How Does an IDGT Work?
There are many nuanced steps involved in setting up and benefiting from an IDGT. Here are the basics:
Create and fund: The grantor creates the irrevocable fund and adds to it a gift of cash or assets, and, in doing so, relinquishes control over those assets. This is where the ‘defective’ nature of the trust comes in — although they defer control of the assets, and consequently the need to pay gift or estate tax on them, the grantor continues to pay income tax on the trust’s earnings. The grantor will also appoint one or more trustees.
Sell or gift to the fund: After receiving initial funding, the grantor can transfer assets to the fund through sale or by gifting.

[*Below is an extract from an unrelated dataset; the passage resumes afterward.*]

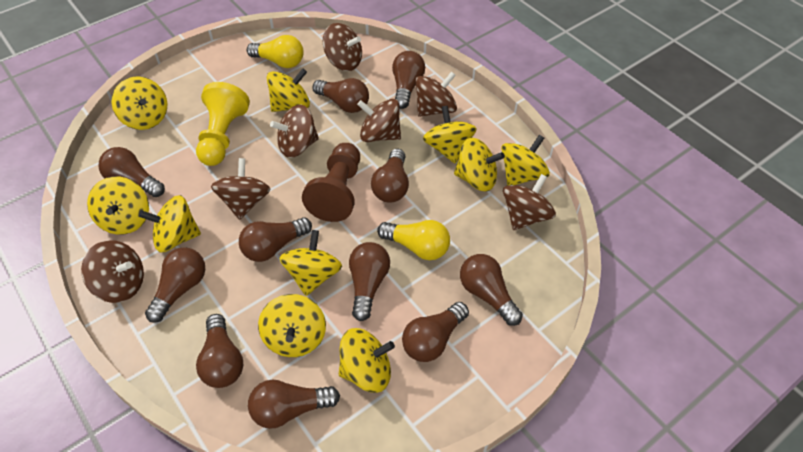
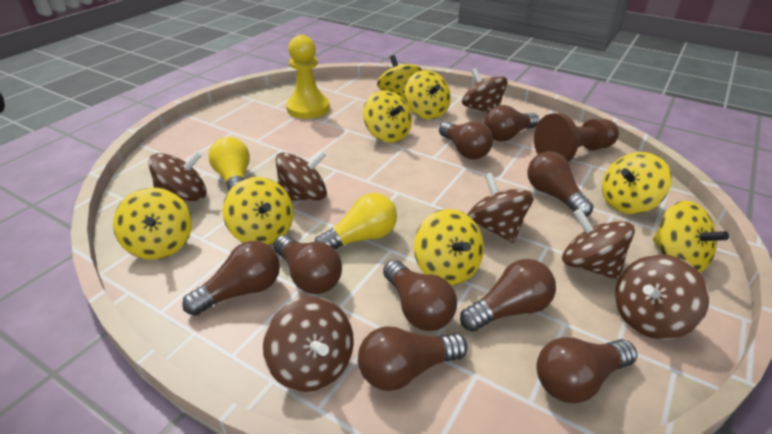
brown light bulb: 11 -> 9
yellow spinning top: 10 -> 8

At this point, the grantor and IDGT are considered the same entity for income tax purposes, so transfers of these assets are tax-free.
Tax benefits for beneficiaries: The fund’s beneficiaries are able to benefit from any asset growth without having to pay income taxes. As the assets are also no longer part of the grantor’s estate, beneficiaries also benefit from inheriting the assets without paying estate taxes.
Common IDGT Uses
Explore the primary uses for IDGT below.
The Sale of Business Interest
Hypothetically, if you wanted to transfer your company to your IDGT to benefit from tax relief, you could either gift or sell your business’s interest. The most tax-effective method in this instance would be to gift the interest, but many people feel more financially secure when they sell the interest in return for an installment note.
In most cases, the process for selling business interest to an IDGT follows these steps:
- Seed gift: You, the grantor, would gift an amount of 10% or more of the business interest being sold.
- Installment note: The IDGT would purchase the business interest from you with an installment note.
- Payment terms set: The grantor sets the payment terms of the installment note, which will usually have an interest rate in line with the IRS Applicable Federal Rate, and which will not be taxable to you.
- Payments made: The IDGT will make payments to you on the installment note by using tax distributions from the business.

A Transfer of Wealth
The most common use of an IDGT is to transfer wealth from a grantor to their beneficiaries — usually their heirs, who tend to be descendants or other relatives.
In most cases, the process for transferring wealth through an IDGT is similar to the one above, and includes establishing beneficiaries, transferring a seed gift and receiving payments on an installment note.
In this type of IDGT, once the grantor dies, the assets within the trust bypass your taxable estate, avoid probate and pass directly to your chosen beneficiaries.
Requirements for Gifting to an IDGT
You must have a comprehensive understanding of the requirements and sound financial advice before you decide on gifting to an IDGT.
The requirements for gifting to an IDGT are twofold. The IDGT must be irrevocable. Once you set up the trust, you generally cannot change its terms or retrieve your assets from the fund. The IDGT has to be considered defective. There must also be an explicit agreement on the powers you retain over the assets in the trust.
Typical retained powers for an IDGT include the power to:
- Substitute assets gifted to the IDGT with other assets of equal value.
- Use income from the IDGT to pay your life insurance premiums.
- Establish your spouse as a beneficiary, and for your spouse to, in turn, add beneficiaries to the trust.
- Change the distributions that your beneficiaries receive, or change the beneficiaries themselves.
Requirements for Selling to an IDGT
The requirements for selling to an IDGT include:
- Asset valuation: At the time of the sale, the fair market value of the assets should be established, which may require a professional appraisal.
- Seed gift: A seed gift of liquid assets or cash must be added to the fund before a sale can be made.
- Loan documentation: The terms of the loan must be properly documented in writing.
- Loan term limit: The life of the loan cannot exceed the grantor’s life expectancy.
- Interest rate: The interest rate of the promissory note must at least meet, if not exceed, the applicable federal rates at the time of the sale.
- Regular payments: The terms of the loan should include regular payments from the IDGT.
- Loan security: The loan must be secured.